§ Task prompt
Among the lines below, some may contain the string "dorian". Say how many do, and give nothing besides the number.

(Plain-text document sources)
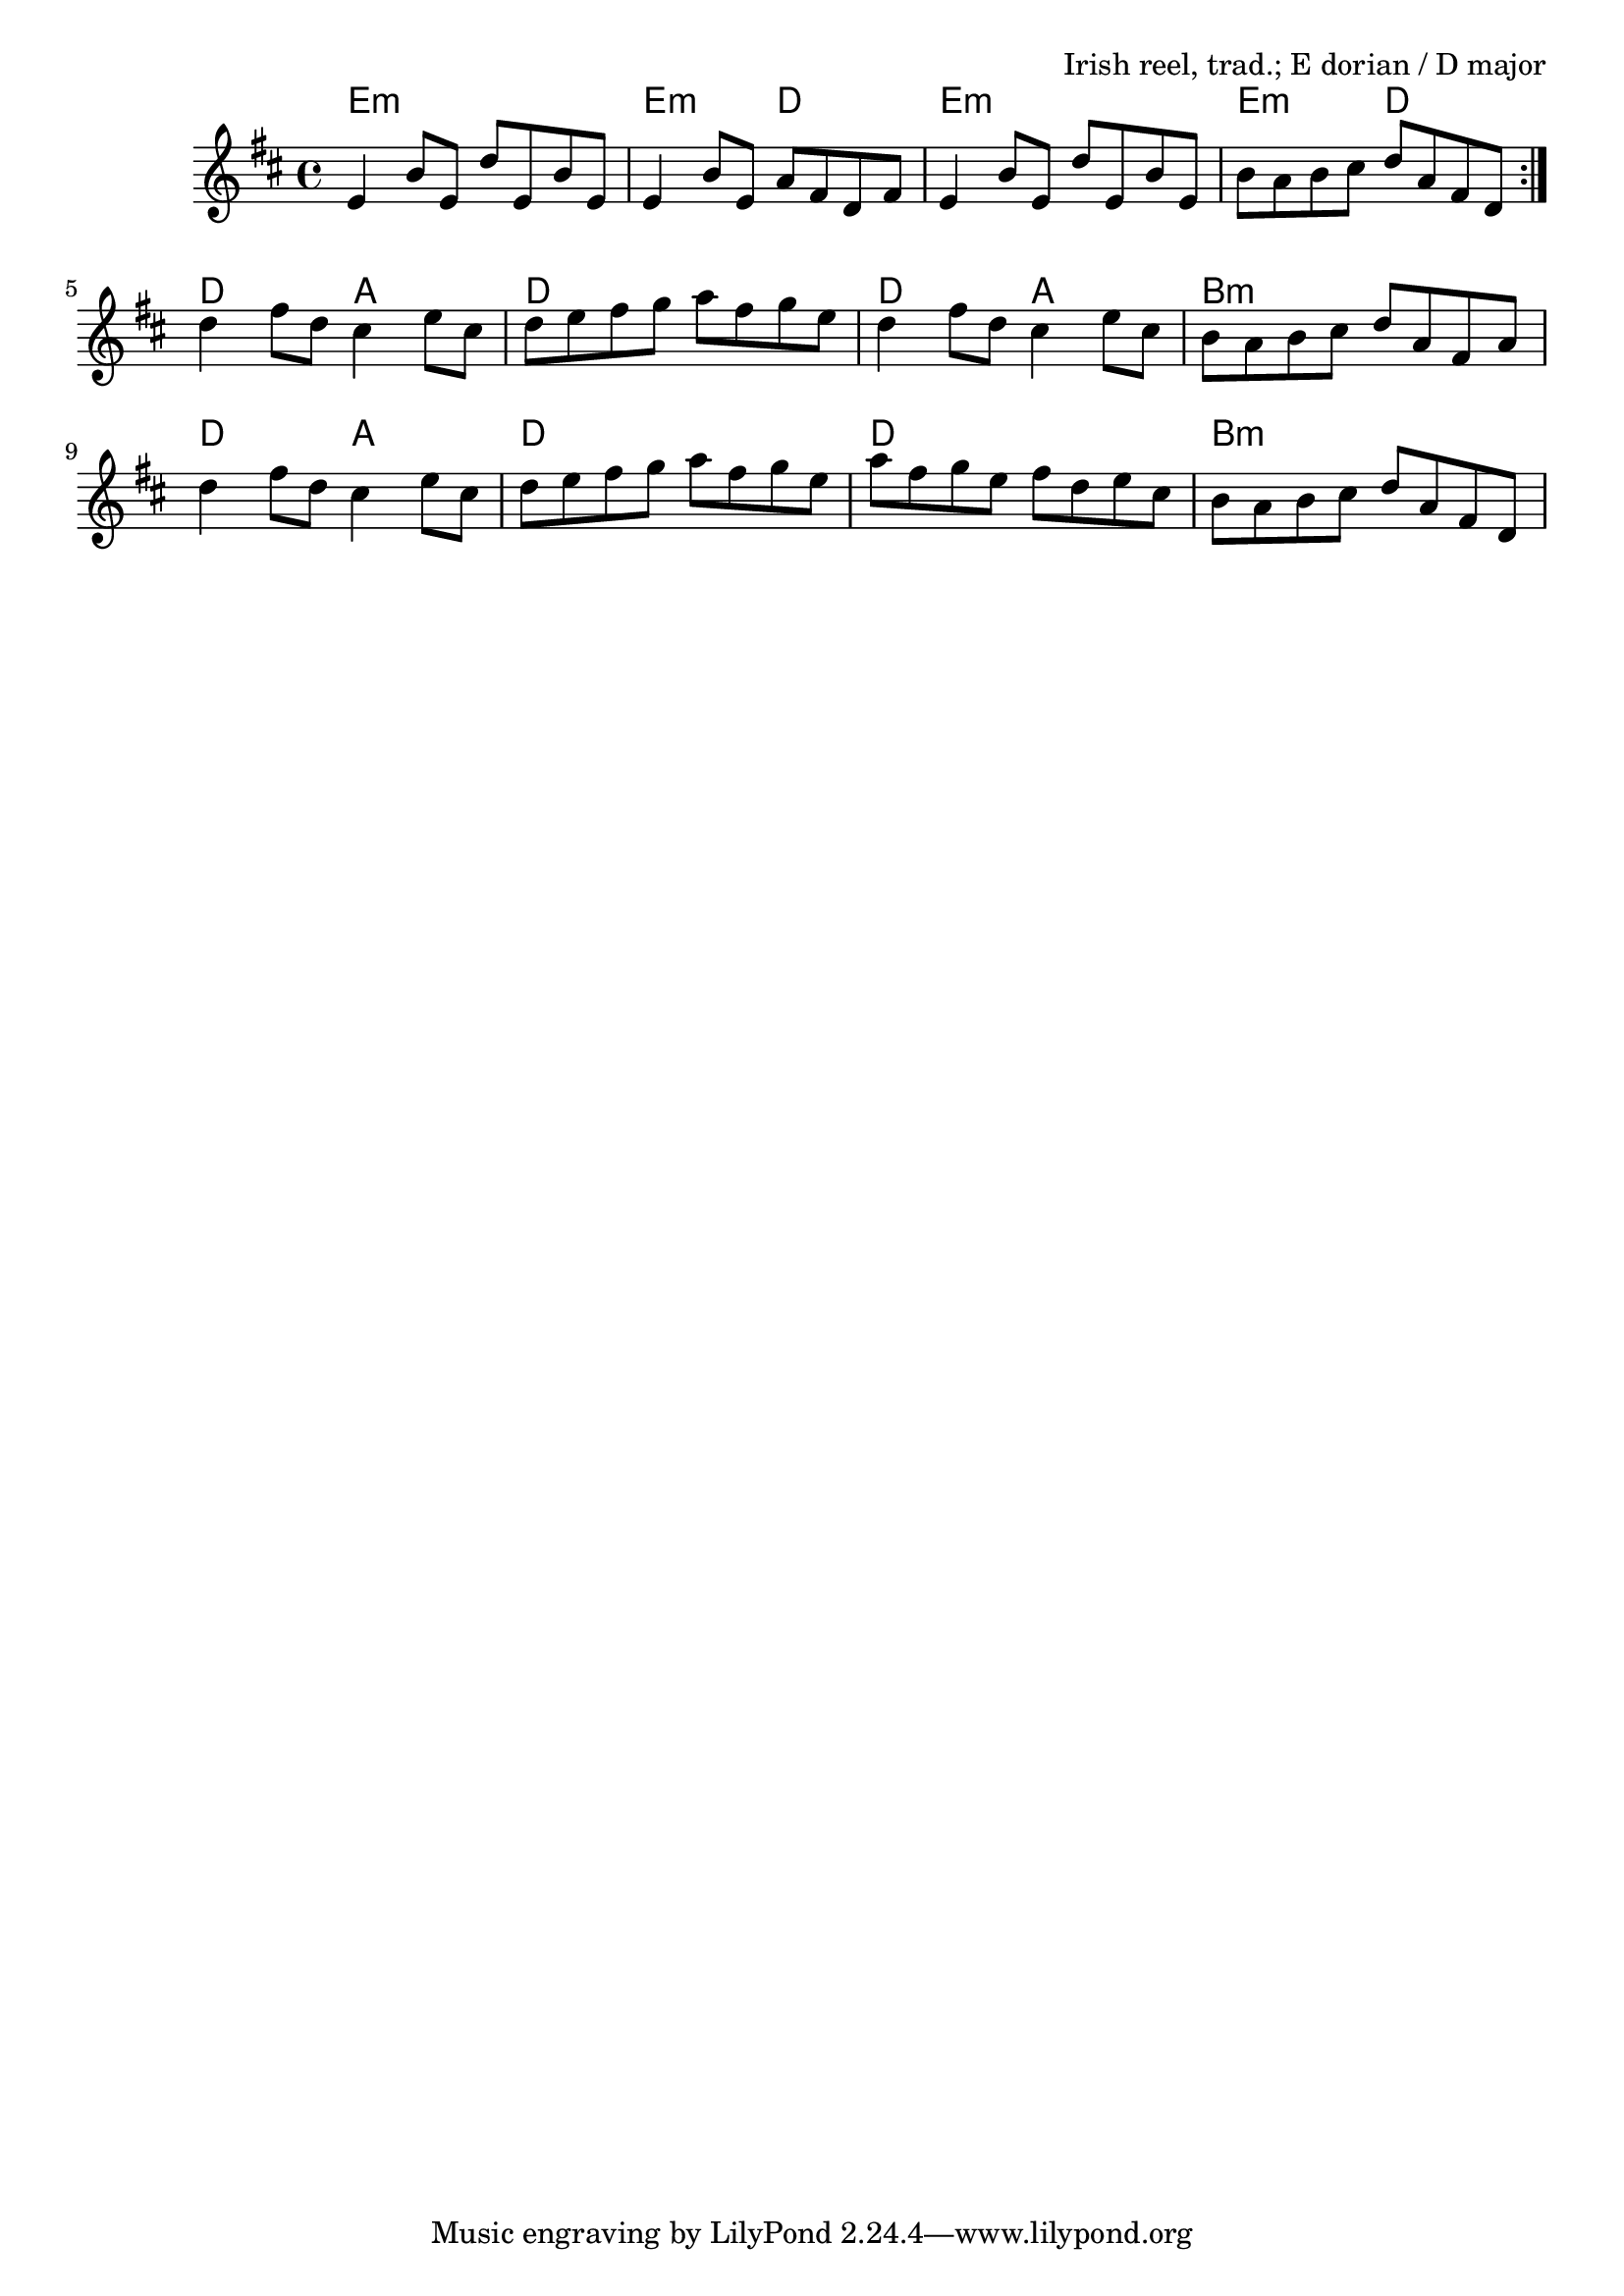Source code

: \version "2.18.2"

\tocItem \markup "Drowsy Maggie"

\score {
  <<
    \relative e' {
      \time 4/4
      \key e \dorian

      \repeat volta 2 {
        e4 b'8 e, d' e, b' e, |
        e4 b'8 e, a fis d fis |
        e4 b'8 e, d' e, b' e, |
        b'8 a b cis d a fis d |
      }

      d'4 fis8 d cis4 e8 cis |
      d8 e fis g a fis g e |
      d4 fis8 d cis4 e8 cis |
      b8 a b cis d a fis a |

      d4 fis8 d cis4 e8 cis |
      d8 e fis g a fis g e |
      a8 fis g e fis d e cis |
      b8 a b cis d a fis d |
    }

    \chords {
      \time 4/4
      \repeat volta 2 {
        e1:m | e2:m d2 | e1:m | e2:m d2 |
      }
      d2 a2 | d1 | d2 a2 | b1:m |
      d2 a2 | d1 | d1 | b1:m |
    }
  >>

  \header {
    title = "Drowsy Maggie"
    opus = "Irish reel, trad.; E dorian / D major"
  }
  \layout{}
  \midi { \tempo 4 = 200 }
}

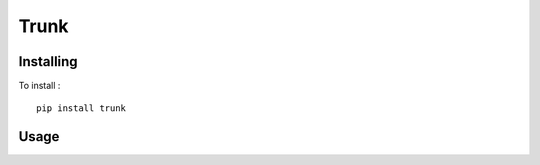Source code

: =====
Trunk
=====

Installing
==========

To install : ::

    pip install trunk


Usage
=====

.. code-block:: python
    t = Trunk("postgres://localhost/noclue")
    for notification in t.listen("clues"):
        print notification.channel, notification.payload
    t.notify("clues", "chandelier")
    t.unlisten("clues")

---

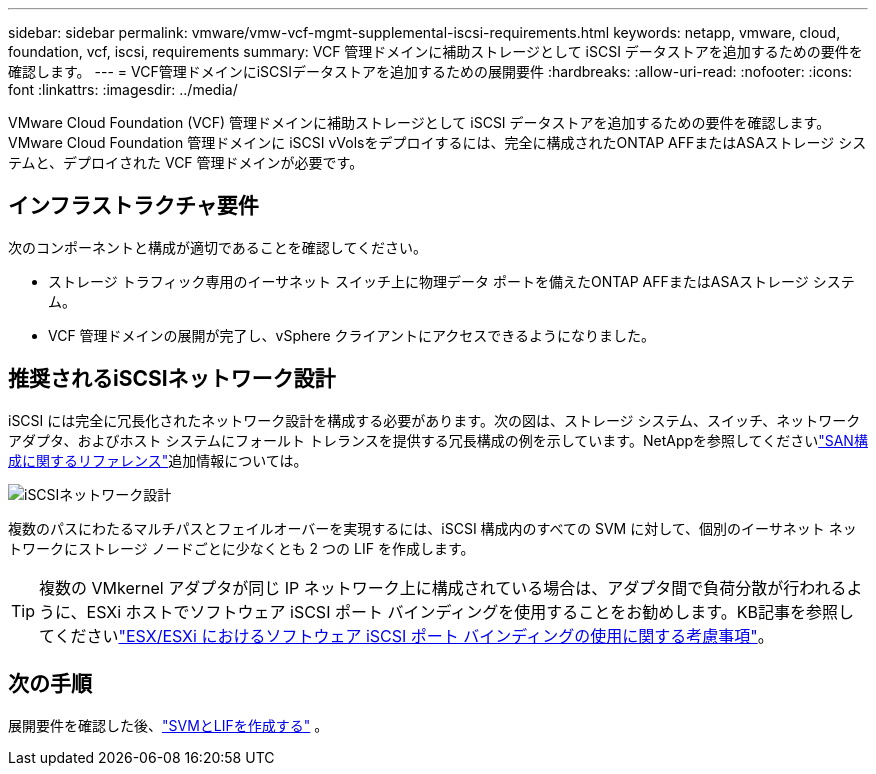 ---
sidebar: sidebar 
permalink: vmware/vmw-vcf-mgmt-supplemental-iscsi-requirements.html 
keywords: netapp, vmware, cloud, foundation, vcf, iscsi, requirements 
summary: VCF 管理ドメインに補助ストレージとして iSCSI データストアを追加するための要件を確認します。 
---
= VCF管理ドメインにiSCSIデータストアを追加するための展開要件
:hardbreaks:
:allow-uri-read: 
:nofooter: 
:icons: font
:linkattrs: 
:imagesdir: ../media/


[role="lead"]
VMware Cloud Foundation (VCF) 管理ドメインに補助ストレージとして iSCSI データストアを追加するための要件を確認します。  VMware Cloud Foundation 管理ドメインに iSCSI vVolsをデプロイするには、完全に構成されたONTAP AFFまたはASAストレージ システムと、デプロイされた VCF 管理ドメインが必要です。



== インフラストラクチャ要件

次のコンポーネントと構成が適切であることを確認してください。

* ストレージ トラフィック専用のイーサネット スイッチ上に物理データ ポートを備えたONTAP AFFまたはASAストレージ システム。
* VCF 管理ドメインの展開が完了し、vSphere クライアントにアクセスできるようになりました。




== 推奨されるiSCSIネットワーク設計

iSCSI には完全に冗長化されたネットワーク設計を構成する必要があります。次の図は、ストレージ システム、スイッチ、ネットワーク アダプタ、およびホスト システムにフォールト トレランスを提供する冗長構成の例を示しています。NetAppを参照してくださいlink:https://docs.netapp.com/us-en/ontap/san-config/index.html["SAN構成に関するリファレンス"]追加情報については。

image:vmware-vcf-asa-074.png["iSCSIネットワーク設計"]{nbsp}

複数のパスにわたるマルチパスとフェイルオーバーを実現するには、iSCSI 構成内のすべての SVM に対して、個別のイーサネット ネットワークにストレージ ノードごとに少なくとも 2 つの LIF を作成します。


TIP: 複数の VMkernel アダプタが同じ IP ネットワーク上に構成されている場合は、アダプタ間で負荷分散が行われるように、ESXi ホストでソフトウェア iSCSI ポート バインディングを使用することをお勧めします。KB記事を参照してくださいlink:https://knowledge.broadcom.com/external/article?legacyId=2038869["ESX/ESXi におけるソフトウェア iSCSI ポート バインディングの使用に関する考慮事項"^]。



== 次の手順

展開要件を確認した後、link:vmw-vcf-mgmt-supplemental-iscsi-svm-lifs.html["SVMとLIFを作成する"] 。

§ The completed task
2